By Richard Wilson
Staff Writer
HAMILTON — Many veterans and their families are unaware of benefits they could qualify for regarding lingering injuries and ailments from wartime.
Cmdr. Phillip Alexander, chapter representative of the Disabled American Veterans, said that’s partly because new veterans benefits are approved regularly by U.S. Congress.
Alexander, a Vietnam veteran, and DAV representative Aaron Cunningham, a Vietnam-era veteran, volunteer to answer questions and help veterans in the claims process from 3 to 6 p.m. every Thursday at the Booker T. Washington Community Center.
Alexander and Cunningham said they will also be on hand every week at Brown’s Deli on the West Side when it opens.
“There are so many veterans who don’t know about all the benefits they are eligible for,” Alexander said. “The majority of claims we file are for people who are just getting started or who have been denied in the past.”
A few veterans recently attended a session at the center to get guidance on benefits they are seeking.
Veteran Mark Thomas said he injured his knee during a clandestine operation in Grenada in 1983.
He said his Fort Jackson, S.C.-based platoon was called in to provide “mop-up service” after elite U.S. forces stormed a hospital to free nurses who had been taken hostage by Cuban rebels.
He said he was injured while running for his life.
“We were being shot at and we were running for cover,” said the 46-year-old Hamilton resident.
Thomas has had six knee surgeries and walks with a cane and is seeking reimbursement for the medical costs. He has had to look for the original medical records because he was told the files were lost.
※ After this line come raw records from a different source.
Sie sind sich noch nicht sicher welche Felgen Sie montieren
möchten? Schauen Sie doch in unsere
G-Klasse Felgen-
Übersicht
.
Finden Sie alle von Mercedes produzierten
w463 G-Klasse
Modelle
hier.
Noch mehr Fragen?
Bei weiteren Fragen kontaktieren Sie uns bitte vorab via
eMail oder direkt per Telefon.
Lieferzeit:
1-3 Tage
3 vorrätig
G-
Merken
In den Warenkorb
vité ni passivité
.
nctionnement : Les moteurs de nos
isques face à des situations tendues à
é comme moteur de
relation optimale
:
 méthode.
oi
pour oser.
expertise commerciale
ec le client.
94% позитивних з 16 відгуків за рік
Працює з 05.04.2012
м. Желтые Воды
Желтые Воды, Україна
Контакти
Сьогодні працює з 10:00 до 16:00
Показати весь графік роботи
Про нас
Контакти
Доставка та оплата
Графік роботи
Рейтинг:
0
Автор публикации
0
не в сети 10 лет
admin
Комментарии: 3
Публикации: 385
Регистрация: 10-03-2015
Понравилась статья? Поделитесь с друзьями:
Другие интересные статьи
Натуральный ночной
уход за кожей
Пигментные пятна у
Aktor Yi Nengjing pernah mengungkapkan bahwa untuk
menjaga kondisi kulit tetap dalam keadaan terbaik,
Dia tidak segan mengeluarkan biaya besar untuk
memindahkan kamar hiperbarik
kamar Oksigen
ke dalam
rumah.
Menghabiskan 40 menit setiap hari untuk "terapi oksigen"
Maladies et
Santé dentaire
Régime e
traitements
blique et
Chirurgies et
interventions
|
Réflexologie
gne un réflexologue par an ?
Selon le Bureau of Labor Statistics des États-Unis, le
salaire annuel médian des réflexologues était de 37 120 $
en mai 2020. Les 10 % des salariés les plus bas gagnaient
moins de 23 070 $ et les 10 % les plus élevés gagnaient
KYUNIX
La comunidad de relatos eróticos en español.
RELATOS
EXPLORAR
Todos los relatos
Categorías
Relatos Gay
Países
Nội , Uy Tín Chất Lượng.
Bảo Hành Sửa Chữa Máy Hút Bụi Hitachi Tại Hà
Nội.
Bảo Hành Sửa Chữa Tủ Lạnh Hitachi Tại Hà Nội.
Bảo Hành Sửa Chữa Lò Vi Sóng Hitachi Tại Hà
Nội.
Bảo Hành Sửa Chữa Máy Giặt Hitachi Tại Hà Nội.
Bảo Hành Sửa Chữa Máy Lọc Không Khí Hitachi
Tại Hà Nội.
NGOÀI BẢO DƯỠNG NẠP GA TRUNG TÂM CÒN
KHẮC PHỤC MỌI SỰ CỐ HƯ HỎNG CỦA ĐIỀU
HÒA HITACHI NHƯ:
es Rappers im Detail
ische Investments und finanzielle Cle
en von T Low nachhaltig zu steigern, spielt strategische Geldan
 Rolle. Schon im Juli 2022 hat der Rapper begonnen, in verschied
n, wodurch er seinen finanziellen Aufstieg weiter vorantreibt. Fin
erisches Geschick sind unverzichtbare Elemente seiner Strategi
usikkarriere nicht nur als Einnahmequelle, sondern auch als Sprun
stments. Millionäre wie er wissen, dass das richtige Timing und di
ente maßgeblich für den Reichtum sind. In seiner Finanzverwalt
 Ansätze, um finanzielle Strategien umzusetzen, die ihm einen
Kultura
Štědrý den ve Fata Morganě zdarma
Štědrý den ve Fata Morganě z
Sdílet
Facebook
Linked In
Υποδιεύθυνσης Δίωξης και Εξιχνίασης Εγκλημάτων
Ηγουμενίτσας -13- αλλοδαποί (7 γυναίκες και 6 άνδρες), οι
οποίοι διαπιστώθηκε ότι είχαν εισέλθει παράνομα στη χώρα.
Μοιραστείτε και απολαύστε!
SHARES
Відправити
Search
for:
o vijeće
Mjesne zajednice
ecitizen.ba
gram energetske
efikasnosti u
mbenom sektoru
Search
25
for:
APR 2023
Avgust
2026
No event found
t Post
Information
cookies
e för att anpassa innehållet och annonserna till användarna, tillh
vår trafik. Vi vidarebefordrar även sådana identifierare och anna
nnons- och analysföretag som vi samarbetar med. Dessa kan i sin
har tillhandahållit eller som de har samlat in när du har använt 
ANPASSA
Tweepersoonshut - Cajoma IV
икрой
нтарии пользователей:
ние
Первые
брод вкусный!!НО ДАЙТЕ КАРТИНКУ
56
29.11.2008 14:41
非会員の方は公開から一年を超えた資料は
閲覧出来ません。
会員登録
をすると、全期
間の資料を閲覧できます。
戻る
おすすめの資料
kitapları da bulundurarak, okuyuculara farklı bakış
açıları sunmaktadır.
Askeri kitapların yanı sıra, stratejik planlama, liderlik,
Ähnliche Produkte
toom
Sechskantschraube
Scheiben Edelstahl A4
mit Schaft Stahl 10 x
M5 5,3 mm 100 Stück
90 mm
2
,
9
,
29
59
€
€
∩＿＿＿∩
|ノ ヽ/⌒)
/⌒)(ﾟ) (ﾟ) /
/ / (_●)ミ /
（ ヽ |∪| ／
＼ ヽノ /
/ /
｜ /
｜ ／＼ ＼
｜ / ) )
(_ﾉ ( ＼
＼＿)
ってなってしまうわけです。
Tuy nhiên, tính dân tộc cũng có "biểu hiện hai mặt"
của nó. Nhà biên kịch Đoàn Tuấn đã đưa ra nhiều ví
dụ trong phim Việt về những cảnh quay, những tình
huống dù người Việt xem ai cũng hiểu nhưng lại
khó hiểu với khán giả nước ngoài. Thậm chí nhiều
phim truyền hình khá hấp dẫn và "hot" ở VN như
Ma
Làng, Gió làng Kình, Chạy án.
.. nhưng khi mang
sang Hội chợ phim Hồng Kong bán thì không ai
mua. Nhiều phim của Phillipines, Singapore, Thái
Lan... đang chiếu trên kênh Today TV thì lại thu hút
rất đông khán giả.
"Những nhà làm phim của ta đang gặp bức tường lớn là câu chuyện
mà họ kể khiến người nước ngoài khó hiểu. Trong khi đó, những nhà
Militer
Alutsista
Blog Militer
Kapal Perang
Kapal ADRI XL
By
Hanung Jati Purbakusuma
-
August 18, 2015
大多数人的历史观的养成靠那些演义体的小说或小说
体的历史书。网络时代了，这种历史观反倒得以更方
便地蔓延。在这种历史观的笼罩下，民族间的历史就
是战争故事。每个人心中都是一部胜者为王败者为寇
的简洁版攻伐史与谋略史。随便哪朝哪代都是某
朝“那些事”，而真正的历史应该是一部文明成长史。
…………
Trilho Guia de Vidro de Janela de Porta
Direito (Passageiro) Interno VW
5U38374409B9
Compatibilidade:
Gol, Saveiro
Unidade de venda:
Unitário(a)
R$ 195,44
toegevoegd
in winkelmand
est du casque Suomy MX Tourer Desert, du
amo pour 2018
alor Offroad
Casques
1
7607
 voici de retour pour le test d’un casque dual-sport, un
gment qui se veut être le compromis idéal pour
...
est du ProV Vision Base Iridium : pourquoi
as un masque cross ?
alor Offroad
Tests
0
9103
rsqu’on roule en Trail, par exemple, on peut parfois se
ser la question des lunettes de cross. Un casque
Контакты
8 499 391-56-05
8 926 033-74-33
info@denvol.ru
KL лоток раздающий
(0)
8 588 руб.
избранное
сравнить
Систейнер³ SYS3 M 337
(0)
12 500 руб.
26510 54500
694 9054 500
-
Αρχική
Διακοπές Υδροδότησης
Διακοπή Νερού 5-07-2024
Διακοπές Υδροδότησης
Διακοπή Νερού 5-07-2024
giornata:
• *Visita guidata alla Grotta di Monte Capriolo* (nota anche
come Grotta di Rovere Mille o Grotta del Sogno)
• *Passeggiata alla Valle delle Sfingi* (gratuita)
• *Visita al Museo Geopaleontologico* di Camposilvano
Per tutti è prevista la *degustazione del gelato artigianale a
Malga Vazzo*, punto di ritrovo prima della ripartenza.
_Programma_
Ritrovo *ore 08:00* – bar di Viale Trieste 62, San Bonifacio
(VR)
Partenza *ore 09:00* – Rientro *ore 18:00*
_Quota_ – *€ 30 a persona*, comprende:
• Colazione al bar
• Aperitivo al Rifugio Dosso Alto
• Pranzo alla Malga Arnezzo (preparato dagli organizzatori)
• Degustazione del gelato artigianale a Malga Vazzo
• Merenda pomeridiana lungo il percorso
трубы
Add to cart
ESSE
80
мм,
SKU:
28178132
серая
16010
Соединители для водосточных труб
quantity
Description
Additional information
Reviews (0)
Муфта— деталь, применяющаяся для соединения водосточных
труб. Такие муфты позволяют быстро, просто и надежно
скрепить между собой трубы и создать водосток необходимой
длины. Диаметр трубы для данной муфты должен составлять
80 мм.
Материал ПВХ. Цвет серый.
“You do service for your country, and they write you off as a number when you come back. That’s not right,” he said. “The red tape ... can go on for years and years.”
Clarence Phillips, a Hamilton native, served from 1966 to 1968 and fought in South Vietnam as a “ground pounder” infantry man.
Phillips, 64, is 100 percent disabled because of combat injuries. He said he was shot in the leg and cannot sit erect for long because of back pain. Only recently has the palms of his hands become dry and discolored, he said, and that has been linked to contact with Agent Orange, which was used to clear foliage around encampments to make it easier to spot an approaching enemy.
Phillips said the back pain is a lasting result from “hitting a booby trap.”
“I went as high as this ceiling,” Phillips estimated while standing in the center. “They told me I was in big trouble.”
There have been significant improvements in Veterans Affairs and Phillips said veterans are treated far better than when he returned from Vietnam.